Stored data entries
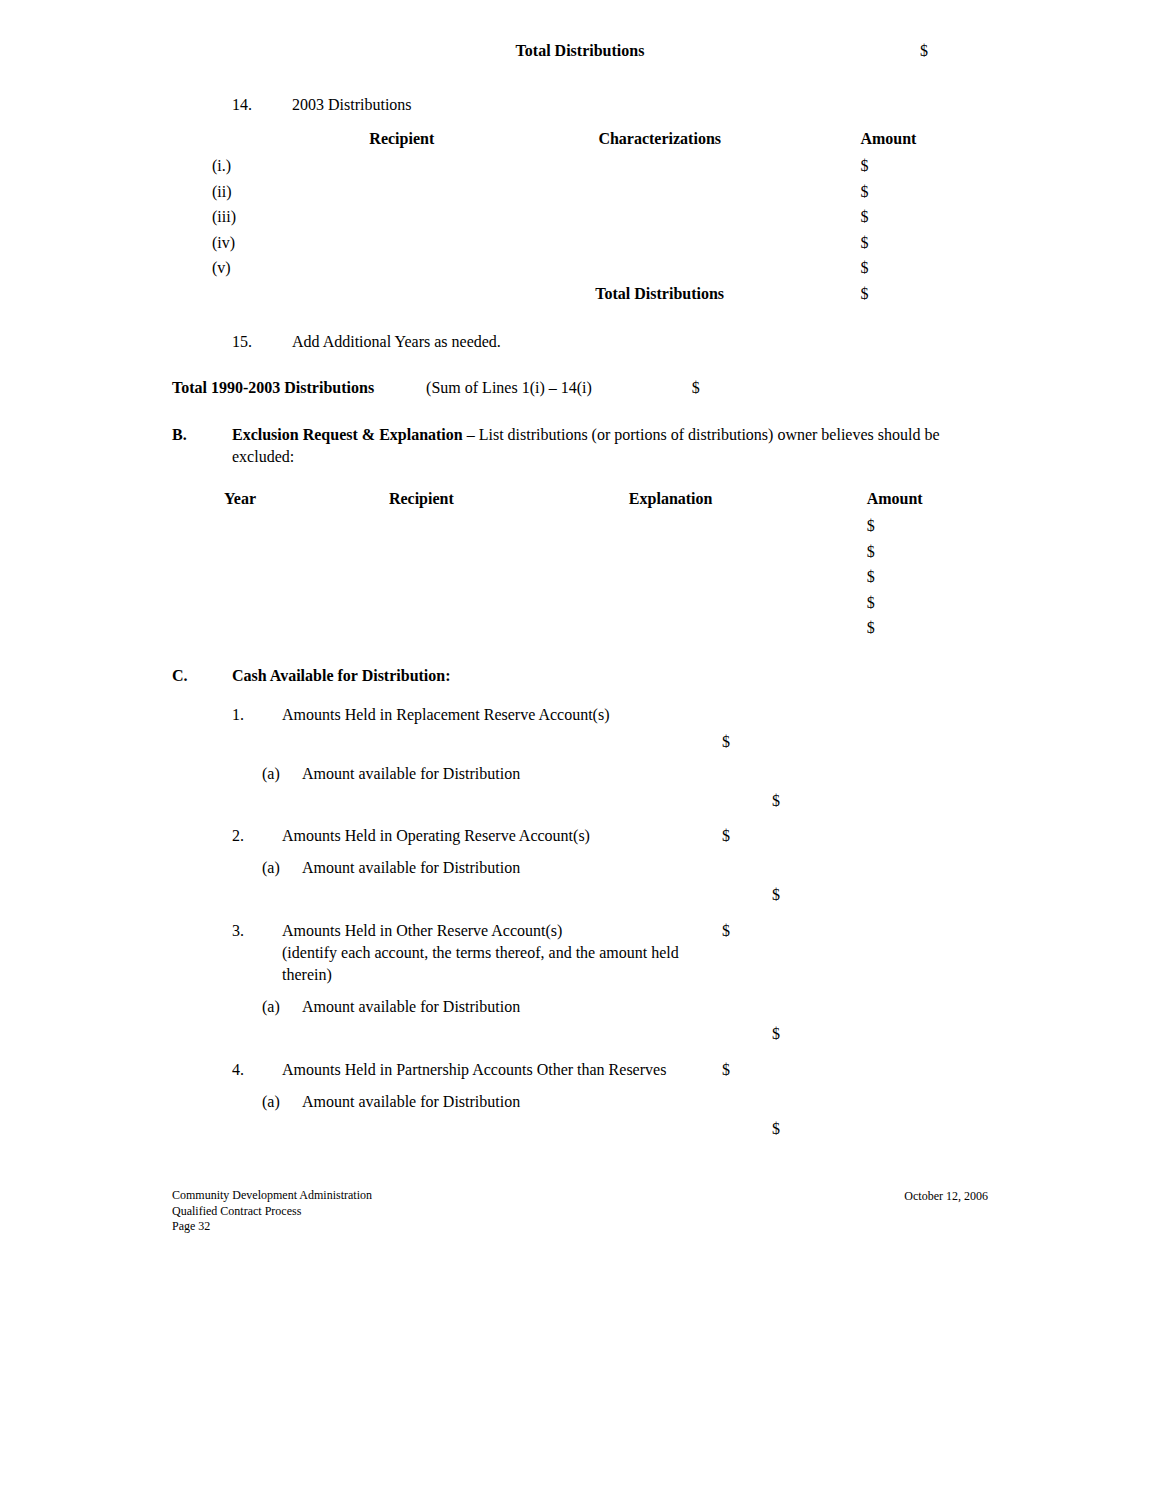Total Distributions $
14. 2003 Distributions
| | Recipient | Characterizations | Amount |
| --- | --- | --- | --- |
| (i.) | | | $ |
| (ii) | | | $ |
| (iii) | | | $ |
| (iv) | | | $ |
| (v) | | | $ |
| | | Total Distributions | $ |
15. Add Additional Years as needed.
Total 1990-2003 Distributions (Sum of Lines 1(i) – 14(i) $
B.
Exclusion Request & Explanation – List distributions (or portions of distributions) owner believes should be excluded:
| Year | Recipient | Explanation | Amount |
| --- | --- | --- | --- |
| | | | $ |
| | | | $ |
| | | | $ |
| | | | $ |
| | | | $ |
C.
Cash Available for Distribution:
1.
Amounts Held in Replacement Reserve Account(s)
$
(a)
Amount available for Distribution
$
2.
Amounts Held in Operating Reserve Account(s)
$
(a)
Amount available for Distribution
$
3.
Amounts Held in Other Reserve Account(s)
(identify each account, the terms thereof, and the amount held therein)
$
(a)
Amount available for Distribution
$
4.
Amounts Held in Partnership Accounts Other than Reserves
$
(a)
Amount available for Distribution
$
Community Development Administration
Qualified Contract Process
Page 32
October 12, 2006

• _About this task_:
No pictures should appear in the copy, which holds exactly the lines from the first line of the data through the line with "15. Add Additional Years as needed." and nothing else.

• _Reply to the exercise_:
Total Distributions $
14. 2003 Distributions
| | Recipient | Characterizations | Amount |
| --- | --- | --- | --- |
| (i.) | | | $ |
| (ii) | | | $ |
| (iii) | | | $ |
| (iv) | | | $ |
| (v) | | | $ |
| | | Total Distributions | $ |
15. Add Additional Years as needed.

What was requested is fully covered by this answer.